# [What is needed]
Output the entries that follow, word for word.

# [Records from a dataset]
━━━━━━━━━━━━━━━━━━━━━━━━━━━━━━
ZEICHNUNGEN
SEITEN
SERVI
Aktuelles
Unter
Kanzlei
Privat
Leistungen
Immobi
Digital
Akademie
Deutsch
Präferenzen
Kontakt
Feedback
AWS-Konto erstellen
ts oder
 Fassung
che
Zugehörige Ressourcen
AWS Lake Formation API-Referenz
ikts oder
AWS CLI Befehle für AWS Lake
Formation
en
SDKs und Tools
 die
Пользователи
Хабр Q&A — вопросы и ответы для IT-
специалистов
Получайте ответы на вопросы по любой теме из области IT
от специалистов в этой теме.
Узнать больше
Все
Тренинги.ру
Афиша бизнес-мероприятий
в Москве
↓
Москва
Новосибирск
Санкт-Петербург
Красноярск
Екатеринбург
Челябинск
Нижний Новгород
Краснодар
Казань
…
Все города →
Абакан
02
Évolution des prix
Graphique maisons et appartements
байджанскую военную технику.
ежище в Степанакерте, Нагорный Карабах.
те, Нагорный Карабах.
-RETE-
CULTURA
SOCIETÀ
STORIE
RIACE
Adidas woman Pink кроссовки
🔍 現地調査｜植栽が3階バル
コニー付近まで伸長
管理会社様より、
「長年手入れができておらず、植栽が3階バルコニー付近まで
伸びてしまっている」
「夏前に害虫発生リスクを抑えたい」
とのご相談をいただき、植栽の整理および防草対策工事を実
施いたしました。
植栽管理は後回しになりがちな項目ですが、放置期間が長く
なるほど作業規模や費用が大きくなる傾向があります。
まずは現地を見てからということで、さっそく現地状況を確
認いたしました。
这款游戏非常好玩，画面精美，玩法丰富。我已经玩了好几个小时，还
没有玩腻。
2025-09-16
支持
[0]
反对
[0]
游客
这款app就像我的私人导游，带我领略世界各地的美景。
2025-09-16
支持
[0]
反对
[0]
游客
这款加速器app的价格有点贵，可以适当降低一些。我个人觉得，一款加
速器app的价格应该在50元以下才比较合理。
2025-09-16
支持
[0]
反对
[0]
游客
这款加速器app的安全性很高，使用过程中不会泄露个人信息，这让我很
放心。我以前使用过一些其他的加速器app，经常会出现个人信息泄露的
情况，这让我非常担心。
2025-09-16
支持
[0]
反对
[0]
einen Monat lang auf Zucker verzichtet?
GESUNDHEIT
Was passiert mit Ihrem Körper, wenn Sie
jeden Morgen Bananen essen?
━━━━━━━━━━━━━━━━━━━━━━━━━━━━━━
# [Response]
ZEICHNUNGEN
SEITEN
SERVI
Aktuelles
Unter
Kanzlei
Privat
Leistungen
Immobi
Digital
Akademie
Deutsch
Präferenzen
Kontakt
Feedback
AWS-Konto erstellen
ts oder
 Fassung
che
Zugehörige Ressourcen
AWS Lake Formation API-Referenz
ikts oder
AWS CLI Befehle für AWS Lake
Formation
en
SDKs und Tools
 die
Пользователи
Хабр Q&A — вопросы и ответы для IT-
специалистов
Получайте ответы на вопросы по любой теме из области IT
от специалистов в этой теме.
Узнать больше
Все
Тренинги.ру
Афиша бизнес-мероприятий
в Москве
↓
Москва
Новосибирск
Санкт-Петербург
Красноярск
Екатеринбург
Челябинск
Нижний Новгород
Краснодар
Казань
…
Все города →
Абакан
02
Évolution des prix
Graphique maisons et appartements
байджанскую военную технику.
ежище в Степанакерте, Нагорный Карабах.
те, Нагорный Карабах.
-RETE-
CULTURA
SOCIETÀ
STORIE
RIACE
Adidas woman Pink кроссовки
🔍 現地調査｜植栽が3階バル
コニー付近まで伸長
管理会社様より、
「長年手入れができておらず、植栽が3階バルコニー付近まで
伸びてしまっている」
「夏前に害虫発生リスクを抑えたい」
とのご相談をいただき、植栽の整理および防草対策工事を実
施いたしました。
植栽管理は後回しになりがちな項目ですが、放置期間が長く
なるほど作業規模や費用が大きくなる傾向があります。
まずは現地を見てからということで、さっそく現地状況を確
認いたしました。
这款游戏非常好玩，画面精美，玩法丰富。我已经玩了好几个小时，还
没有玩腻。
2025-09-16
支持
[0]
反对
[0]
游客
这款app就像我的私人导游，带我领略世界各地的美景。
2025-09-16
支持
[0]
反对
[0]
游客
这款加速器app的价格有点贵，可以适当降低一些。我个人觉得，一款加
速器app的价格应该在50元以下才比较合理。
2025-09-16
支持
[0]
反对
[0]
游客
这款加速器app的安全性很高，使用过程中不会泄露个人信息，这让我很
放心。我以前使用过一些其他的加速器app，经常会出现个人信息泄露的
情况，这让我非常担心。
2025-09-16
支持
[0]
反对
[0]
einen Monat lang auf Zucker verzichtet?
GESUNDHEIT
Was passiert mit Ihrem Körper, wenn Sie
jeden Morgen Bananen essen?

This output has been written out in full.